Rejected by the jury for the Salon des Independants of 1912 in Paris, the painting created a sensation in America when it was exhibited in New York City at the 1913 Armory Show (the country’s first large-scale international exposition of modern art). Cartoon parodies of the work appeared in local papers, and one critic mocked it as “an explosion in a shingle factory.” The Nude was snapped up (for $240) by a collector, as were three other Duchamps. Two years after the show, Duchamp and Picabia, whose paintings had also sold at the Armory Show, traded Paris for Manhattan. Duchamp filled his studio on West 67th Street with store-bought objects that he called “readymades”—a snow shovel, a hatrack, a metal dog comb. Explaining his selections some years later, he said: “You have to approach something with an indifference, as if you had no aesthetic emotion. The choice of readymades is always based on visual indifference and, at the same time, on the total absence of good or bad taste.” Duchamp didn’t exhibit his readymades at first, but he saw in them yet another way to undermine conventional ideas about art.

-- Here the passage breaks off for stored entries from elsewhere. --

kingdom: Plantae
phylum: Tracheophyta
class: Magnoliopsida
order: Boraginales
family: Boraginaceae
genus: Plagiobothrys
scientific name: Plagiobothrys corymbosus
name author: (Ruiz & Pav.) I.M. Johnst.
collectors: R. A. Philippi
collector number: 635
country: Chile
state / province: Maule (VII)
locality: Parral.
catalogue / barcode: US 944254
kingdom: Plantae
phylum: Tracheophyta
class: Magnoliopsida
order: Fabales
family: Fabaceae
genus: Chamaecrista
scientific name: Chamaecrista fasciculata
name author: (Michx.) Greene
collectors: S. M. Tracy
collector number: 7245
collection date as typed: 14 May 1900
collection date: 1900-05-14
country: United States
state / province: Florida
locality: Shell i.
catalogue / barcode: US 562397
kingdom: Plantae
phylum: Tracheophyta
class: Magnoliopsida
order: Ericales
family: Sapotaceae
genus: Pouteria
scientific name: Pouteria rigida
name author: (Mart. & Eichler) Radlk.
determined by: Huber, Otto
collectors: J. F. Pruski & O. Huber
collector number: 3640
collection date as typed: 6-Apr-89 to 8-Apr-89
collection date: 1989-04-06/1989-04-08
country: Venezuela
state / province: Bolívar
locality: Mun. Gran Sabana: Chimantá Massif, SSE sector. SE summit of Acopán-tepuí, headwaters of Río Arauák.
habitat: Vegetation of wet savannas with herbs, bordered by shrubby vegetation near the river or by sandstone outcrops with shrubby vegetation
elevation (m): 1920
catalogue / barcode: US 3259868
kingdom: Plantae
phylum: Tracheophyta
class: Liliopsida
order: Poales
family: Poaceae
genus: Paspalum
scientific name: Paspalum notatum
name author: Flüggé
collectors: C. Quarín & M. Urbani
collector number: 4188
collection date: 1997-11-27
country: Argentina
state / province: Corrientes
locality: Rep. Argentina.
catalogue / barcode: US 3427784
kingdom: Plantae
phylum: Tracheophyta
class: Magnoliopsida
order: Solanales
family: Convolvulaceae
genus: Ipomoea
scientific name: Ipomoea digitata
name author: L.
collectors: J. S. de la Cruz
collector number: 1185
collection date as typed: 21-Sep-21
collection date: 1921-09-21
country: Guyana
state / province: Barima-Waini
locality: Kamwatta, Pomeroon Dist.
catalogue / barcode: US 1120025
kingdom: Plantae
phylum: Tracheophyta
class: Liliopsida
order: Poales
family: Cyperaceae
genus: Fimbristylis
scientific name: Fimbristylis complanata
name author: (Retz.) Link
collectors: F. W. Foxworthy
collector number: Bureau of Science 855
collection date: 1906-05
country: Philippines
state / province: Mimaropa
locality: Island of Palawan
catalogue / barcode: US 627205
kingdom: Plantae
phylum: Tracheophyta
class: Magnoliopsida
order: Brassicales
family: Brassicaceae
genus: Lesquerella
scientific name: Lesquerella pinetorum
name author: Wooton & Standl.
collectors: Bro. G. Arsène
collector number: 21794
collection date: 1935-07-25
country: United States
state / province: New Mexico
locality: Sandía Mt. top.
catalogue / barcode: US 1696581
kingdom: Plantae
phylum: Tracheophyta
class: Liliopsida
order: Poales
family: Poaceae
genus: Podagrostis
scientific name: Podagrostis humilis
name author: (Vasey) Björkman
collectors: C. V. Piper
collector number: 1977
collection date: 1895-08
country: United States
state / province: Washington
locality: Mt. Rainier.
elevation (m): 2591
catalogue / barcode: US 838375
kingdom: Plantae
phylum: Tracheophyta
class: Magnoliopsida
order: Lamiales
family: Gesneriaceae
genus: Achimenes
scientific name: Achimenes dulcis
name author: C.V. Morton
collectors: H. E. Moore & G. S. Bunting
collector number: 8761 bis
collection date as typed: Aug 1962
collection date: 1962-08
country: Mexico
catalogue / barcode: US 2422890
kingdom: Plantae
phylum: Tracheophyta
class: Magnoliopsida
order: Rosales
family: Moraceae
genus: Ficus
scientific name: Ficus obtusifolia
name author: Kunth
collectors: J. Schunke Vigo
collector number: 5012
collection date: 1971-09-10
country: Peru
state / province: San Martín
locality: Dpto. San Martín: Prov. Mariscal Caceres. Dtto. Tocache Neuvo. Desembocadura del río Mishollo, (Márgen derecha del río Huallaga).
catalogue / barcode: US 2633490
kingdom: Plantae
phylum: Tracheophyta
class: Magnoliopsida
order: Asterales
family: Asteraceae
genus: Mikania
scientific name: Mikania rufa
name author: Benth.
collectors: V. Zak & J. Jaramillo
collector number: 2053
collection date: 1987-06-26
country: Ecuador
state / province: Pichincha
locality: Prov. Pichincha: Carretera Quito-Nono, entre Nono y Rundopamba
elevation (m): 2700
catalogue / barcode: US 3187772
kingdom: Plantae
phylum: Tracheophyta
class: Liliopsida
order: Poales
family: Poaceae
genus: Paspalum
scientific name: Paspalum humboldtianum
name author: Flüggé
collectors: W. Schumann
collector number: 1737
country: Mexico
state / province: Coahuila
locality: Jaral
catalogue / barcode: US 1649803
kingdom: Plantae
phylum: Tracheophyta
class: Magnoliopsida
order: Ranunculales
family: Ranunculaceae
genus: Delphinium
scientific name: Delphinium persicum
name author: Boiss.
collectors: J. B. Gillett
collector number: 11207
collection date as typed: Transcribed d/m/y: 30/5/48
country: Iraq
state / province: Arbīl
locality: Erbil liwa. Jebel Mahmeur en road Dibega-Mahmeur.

In 1917, he bought a porcelain urinal at a Fifth Avenue plumbing supply shop, titled it Fountain, signed it R. Mutt and submitted it to a Society of Independent Artists exhibition in New York City. Some of the show’s organizers were aghast (“the poor fellows couldn’t sleep for three days,” Duchamp later recalled), and the piece was rejected. Duchamp resigned as chairman of the exhibition committee in support of Mutt and published a defense of the work. The ensuing publicity helped make Fountain one of Dada’s most notorious symbols, along with the print of Leonardo da Vinci’s Mona Lisa the following year, to which Duchamp had added a penciled mustache and goatee.

Parodying the scientific method, Duchamp made voluminous notes, diagrams and studies for his most enigmatic work, The Bride Stripped Bare by Her Bachelors, Even (or The Large Glass)—a nine-foot-tall assemblage of metal foil, wires, oil, varnish and dust, sandwiched between glass panels. Art historian Michael Taylor describes the work as “a complex allegory of frustrated desire in which the nine uniformed bachelors in the lower panel are perpetually thwarted from copulating with the wasplike, biomechanical bride above.”

Duchamp’s irreverence toward science was shared by two of his New York companions, Picabia and a young American photographer, Man Ray. Picabia could draw with the precision of a commercial artist, making his nonsensical diagrams seem particularly convincing. While Duchamp built machines with spinning disks that created surprising spiral patterns, Picabia covered canvases with disorienting stripes and concentric circles—an early form of optical experimentation in modern painting. Man Ray, whose photographs documented Duchamp’s optical machines, put his own stamp on photography by manipulating images in the darkroom to create illusions on film.

After the war ended in 1918, Dada disturbed the peace in Berlin, Cologne, Hanover and Paris. In Berlin, artist Hannah Höch gave an ironic domestic touch to Dada with collages that incorporated sewing patterns, cut-up photographs taken from fashion magazines and images of a German military and industrial society in ruins.